Ernest Mélano - Architetto
Disegnata la ricostruzione della chiesa (1848-1851).
Jotterand - Scultore lione
Realizzare l'altare di marmo bianco.
Origine e storia
La chiesa Saint-Sylvestre di Perrignier, originariamente dedicata a San Loup e San Sylvestre, fu menzionata nel XIII secolo. Secondo una bolla di Papa Innocenzo IV del 1250, dipendeva poi dall'Abbazia di Filly, situata a Sciez. Questo edificio religioso, ancorato nel paesaggio savoiardo, riflette i legami storici tra le parrocchie locali e le istituzioni monastiche dell'epoca medievale.

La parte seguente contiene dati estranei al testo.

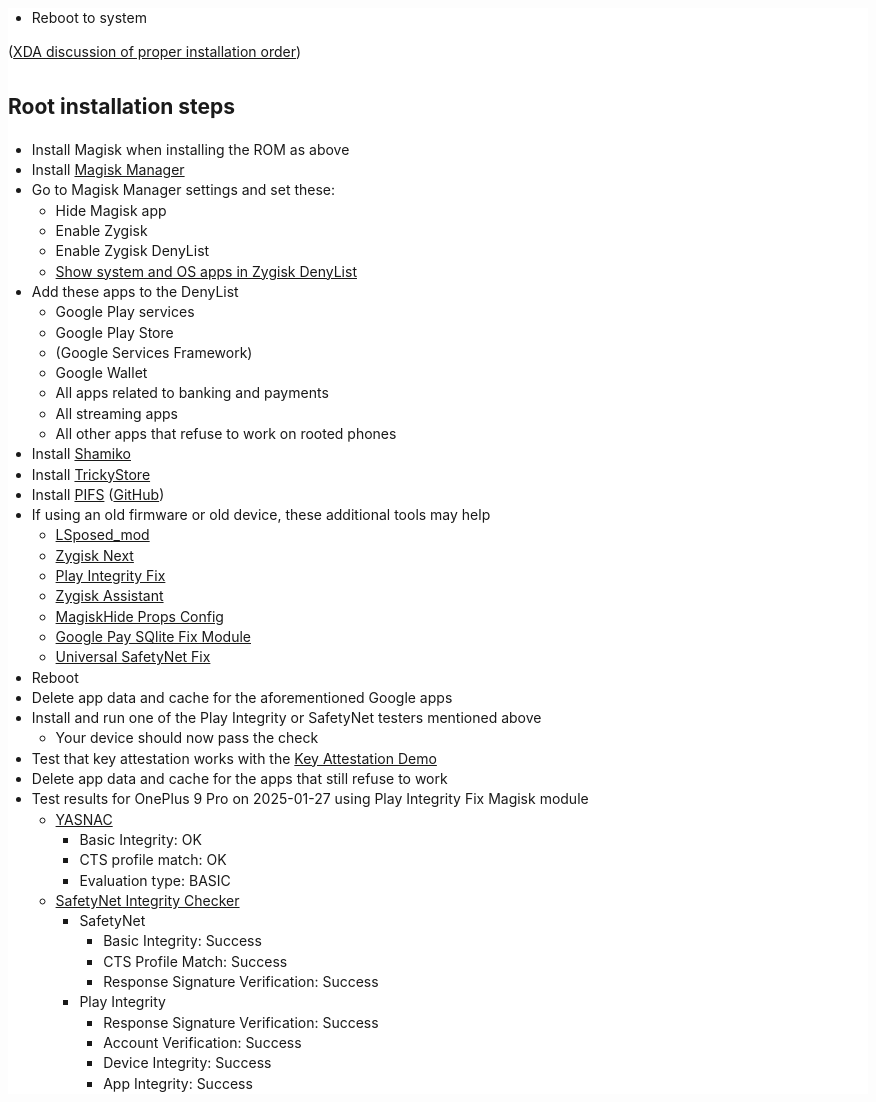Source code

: - Reboot to system

([XDA discussion of proper installation order](https://forum.xda-developers.com/t/what-is-the-proper-order-of-flashing-rom-kernel-root-gapps-and-anti-throttle.3651521/))


## Root installation steps
- Install Magisk when installing the ROM as above
- Install [Magisk Manager](https://github.com/topjohnwu/Magisk)
- Go to Magisk Manager settings and set these:
  - Hide Magisk app
  - Enable Zygisk
  - Enable Zygisk DenyList
  - [Show system and OS apps in Zygisk DenyList](https://i.imgur.com/jsu2Xsm.jpg)
- Add these apps to the DenyList
  - Google Play services
  - Google Play Store
  - (Google Services Framework)
  - Google Wallet
  - All apps related to banking and payments
  - All streaming apps
  - All other apps that refuse to work on rooted phones
- Install [Shamiko](https://github.com/LSPosed/LSPosed.github.io/releases)
- Install [TrickyStore](https://github.com/5ec1cff/TrickyStore)
- Install [PIFS](https://tryigit.dev/pif/) ([GitHub](https://github.com/tryigit/PlayIntegrityFix))
- If using an old firmware or old device, these additional tools may help
  - [LSposed_mod](https://github.com/mywalkb/LSPosed_mod)
  - [Zygisk Next](https://github.com/Dr-TSNG/ZygiskNext)
  - [Play Integrity Fix](https://github.com/chiteroman/PlayIntegrityFix)
  - [Zygisk Assistant](https://github.com/snake-4/Zygisk-Assistant)
  - [MagiskHide Props Config](https://github.com/Magisk-Modules-Repo/MagiskHidePropsConf)
  - [Google Pay SQlite Fix Module](https://forum.xda-developers.com/t/working-magisk-with-google-pay-as-of-gms-17-1-22-on-pie.3929950/page-9#post-79643248)
  - [Universal SafetyNet Fix](https://github.com/kdrag0n/safetynet-fix)
- Reboot
- Delete app data and cache for the aforementioned Google apps
- Install and run one of the Play Integrity or SafetyNet testers mentioned above
  - Your device should now pass the check
- Test that key attestation works with the
  [Key Attestation Demo](https://play.google.com/store/apps/details?id=io.github.vvb2060.keyattestation)
- Delete app data and cache for the apps that still refuse to work
- Test results for OnePlus 9 Pro on 2025-01-27 using Play Integrity Fix Magisk module
  - [YASNAC](https://play.google.com/store/apps/details?id=rikka.safetynetchecker)
    - Basic Integrity: OK
    - CTS profile match: OK
    - Evaluation type: BASIC
  - [SafetyNet Integrity Checker](https://play.google.com/store/apps/details?id=com.flinkapps.safteynet)
    - SafetyNet
      - Basic Integrity: Success
      - CTS Profile Match: Success
      - Response Signature Verification: Success
    - Play Integrity
      - Response Signature Verification: Success
      - Account Verification: Success
      - Device Integrity: Success
      - App Integrity: Success
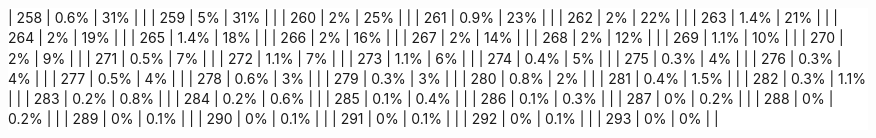 | 258 | 0.6% | 31% |  |
| 259 | 5% | 31% |  |
| 260 | 2% | 25% |  |
| 261 | 0.9% | 23% |  |
| 262 | 2% | 22% |  |
| 263 | 1.4% | 21% |  |
| 264 | 2% | 19% |  |
| 265 | 1.4% | 18% |  |
| 266 | 2% | 16% |  |
| 267 | 2% | 14% |  |
| 268 | 2% | 12% |  |
| 269 | 1.1% | 10% |  |
| 270 | 2% | 9% |  |
| 271 | 0.5% | 7% |  |
| 272 | 1.1% | 7% |  |
| 273 | 1.1% | 6% |  |
| 274 | 0.4% | 5% |  |
| 275 | 0.3% | 4% |  |
| 276 | 0.3% | 4% |  |
| 277 | 0.5% | 4% |  |
| 278 | 0.6% | 3% |  |
| 279 | 0.3% | 3% |  |
| 280 | 0.8% | 2% |  |
| 281 | 0.4% | 1.5% |  |
| 282 | 0.3% | 1.1% |  |
| 283 | 0.2% | 0.8% |  |
| 284 | 0.2% | 0.6% |  |
| 285 | 0.1% | 0.4% |  |
| 286 | 0.1% | 0.3% |  |
| 287 | 0% | 0.2% |  |
| 288 | 0% | 0.2% |  |
| 289 | 0% | 0.1% |  |
| 290 | 0% | 0.1% |  |
| 291 | 0% | 0.1% |  |
| 292 | 0% | 0.1% |  |
| 293 | 0% | 0% |  |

Nel XVII secolo, la chiesa e il suo campanile erano in uno stato di degrado avanzato, come testimonia un documento del 1624. La crescita della popolazione di Perrignier nel XIX secolo richiese una completa ricostruzione dell'edificio. Tra il 1848 e il 1851 la chiesa fu ricostruita su un nuovo sito su un promontorio sotto la direzione dell'architetto Ernest Mélano. Questo ambizioso progetto è stato progettato per soddisfare le esigenze di una comunità in espansione.
Il campanile è stato costruito nel 1868, in stile free-of-competition e non in stile bulbico. L'altare in marmo bianco, realizzato dallo scultore Lione Jotterand, aggiunge un notevole tocco artistico all'interno. La chiesa, di grandi dimensioni, segue un piano basilicale, tipico delle costruzioni religiose di questo periodo in Savoia.
L'edificio illustra le evoluzioni architettoniche e sociali dell'Alta Savoia, passando da una modesta chiesa medievale a un imponente luogo di culto, simbolo della vitalità religiosa e comunitaria del Chablais nel XIX secolo. La sua storia riflette anche le trasformazioni economiche e demografiche della regione, segnate da una crescente urbanizzazione e da una ripresa delle pratiche religiose postrivoluzionarie.